● TEXT SHOWN:
Lecture Notes in Computer Science vol:7014 pages:318-327
International Symposium on Advanced Data Analysis edition:10 location:Porto, Portugal date:29-31 October 2011
The cellular metabolism of a living organism is among the most complex systems that man is currently trying to understand. Part of it is described by so-called protein-protein interaction (PPI) networks, and much effort is spent on analyzing these networks. In particular, there has been much interest in predicting certain properties of nodes in the network (in this case, proteins) from the other information in the network. In this paper, we are concerned with predicting a protein’s functions. Many approaches to this problem exist. Among the approaches that predict a protein’s functions purely from its environment in the network, many are based on the assumption that neighboring proteins tend to have the same functions. In this work we generalize this assumption: we assume that certain neighboring proteins tend to have “collaborative”, but not necessarily the same, functions. We propose a few methods that work under this new assumption. These methods yield better results than those previously considered, with improvements in F-measure ranging from 3% to 17%. This shows that the commonly made assumption of homophily in the network (or “guilt by association”), while useful, is not necessarily the best one can make. The assumption of collaborativeness is a useful generalization of it; it is operational (one can easily define methods that rely on it) and can lead to better results.

● Stored items:
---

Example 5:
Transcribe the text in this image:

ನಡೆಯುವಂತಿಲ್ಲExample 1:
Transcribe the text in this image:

● EXPLORE THE MATERIAL:
(a) Translate this sentence from the abstract on protein function prediction into Spanish: "In this paper, we are concerned with predicting a protein’s functions."
(b) According to the abstract on protein function prediction, what range of F-measure improvements do the proposed methods achieve?
(c) Do these statements agree with the abstract on protein function prediction? (i) The symposium took place in Porto, Portugal. (ii) The proposed methods assume that neighboring proteins tend to have the same functions. (iii) The assumption of collaborativeness is described as operational.

● EXPECTED OUTPUTS:
(a) En este artículo, nos ocupamos de predecir las funciones de una proteína.

(b) The improvements in F-measure range from 3% to 17%.

(c)
(i) Yes: "location:Porto, Portugal"
(ii) No: "certain neighboring proteins tend to have “collaborative”, but not necessarily the same, functions"
(iii) Yes: "it is operational"